A film has been released charting the lives of Cambridge bedders and their “vital contribution” to the Uni.
Bedders hit the big-screen last week with the screening of new film Cambridge Bedders.
The documentary was dreamed up for the Uni’s 800th anniversary by producer Catherine Seymour, but it’s taken until now to finish the project. It was premiered last week at the Cambridge Folk Museum, with Trinity bedders given an advance screening.
“I have always been very interested in the relationship between the town and the gown,” Seymour told The Tab.
She said the documentary acknowledges “the vital contribution” that bedders make to colleges.
As we all know, bedders have a significant impact on our lives. Whether you’ve got a chatty nan-type or a stern Eastern European, we’d all be lost if they weren’t there to change our bins and give everything a once over with the hoover.
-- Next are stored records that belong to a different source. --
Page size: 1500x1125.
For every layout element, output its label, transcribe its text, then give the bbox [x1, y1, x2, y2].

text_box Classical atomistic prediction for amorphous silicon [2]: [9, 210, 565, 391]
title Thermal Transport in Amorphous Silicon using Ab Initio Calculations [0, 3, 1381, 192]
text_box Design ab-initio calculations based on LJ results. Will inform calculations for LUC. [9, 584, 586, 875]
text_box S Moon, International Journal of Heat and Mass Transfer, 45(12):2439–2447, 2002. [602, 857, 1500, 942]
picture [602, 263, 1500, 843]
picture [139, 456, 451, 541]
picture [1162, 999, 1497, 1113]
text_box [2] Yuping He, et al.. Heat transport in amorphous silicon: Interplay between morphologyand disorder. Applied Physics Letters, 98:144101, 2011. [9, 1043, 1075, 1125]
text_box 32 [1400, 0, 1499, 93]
“Having a bedder is like still having mum around,” said Chris Pilgrim, third year organ scholar at Tit Hall.
Sidney Chaplain Peter Waddell, who helped persuade Seymour to make the film, more diplomatically described Bedders as the “one person you’re not being competitive with.”
Part of Seymour’s inspiration came from a relative who worked as a bedder in Sidney Sussex.
The film, which was partly shot on location at St Catz and King’s, will now be housed in the Folk Museum’s archives.
Seymour’s now plans to make a film about all the domestic staff who work at Cambridge. Could Porter: The Movie be coming to a cinema near you soon? Only time will tell.